Web page revision data:
┄┄┄┄┄┄┄┄┄┄┄┄┄┄┄┄┄┄┄┄

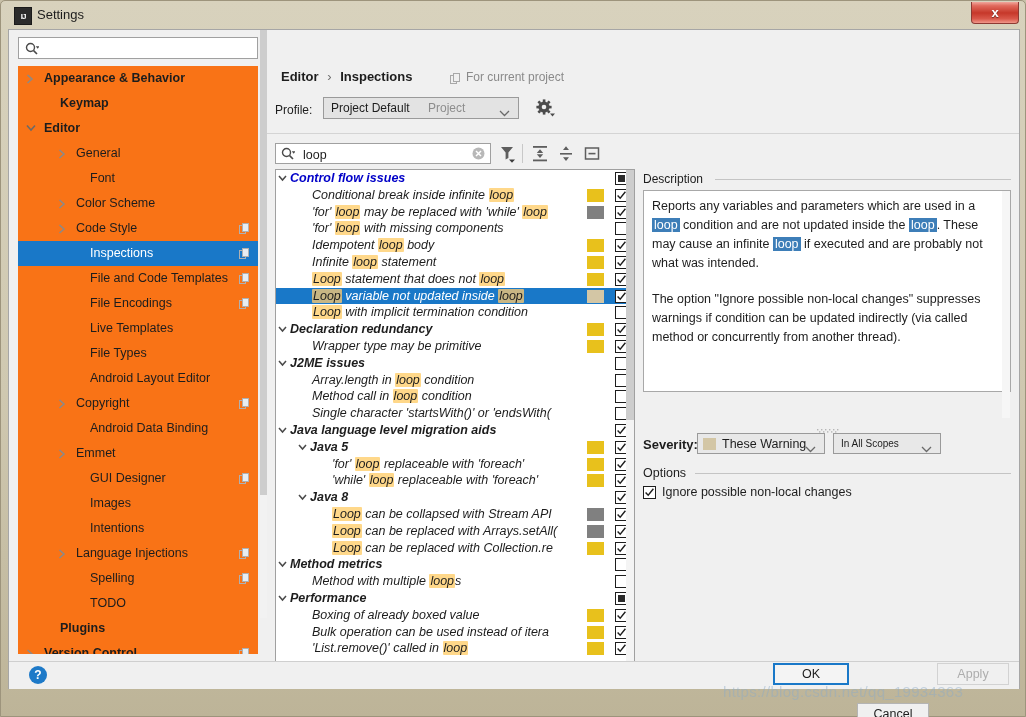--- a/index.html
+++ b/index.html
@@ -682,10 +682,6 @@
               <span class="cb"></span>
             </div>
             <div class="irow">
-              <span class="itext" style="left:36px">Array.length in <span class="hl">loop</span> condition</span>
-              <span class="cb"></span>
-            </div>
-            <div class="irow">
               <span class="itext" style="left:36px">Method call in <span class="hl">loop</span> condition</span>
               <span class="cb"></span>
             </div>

┄┄┄┄┄┄┄┄┄┄┄┄┄┄┄┄┄┄┄┄

▶ **Task brief**
Please give every line above again word for word, apart from the pictures.

▶ **Solution for this exercise**
--- a/index.html
+++ b/index.html
@@ -682,10 +682,6 @@
               <span class="cb"></span>
             </div>
             <div class="irow">
-              <span class="itext" style="left:36px">Array.length in <span class="hl">loop</span> condition</span>
-              <span class="cb"></span>
-            </div>
-            <div class="irow">
               <span class="itext" style="left:36px">Method call in <span class="hl">loop</span> condition</span>
               <span class="cb"></span>
             </div>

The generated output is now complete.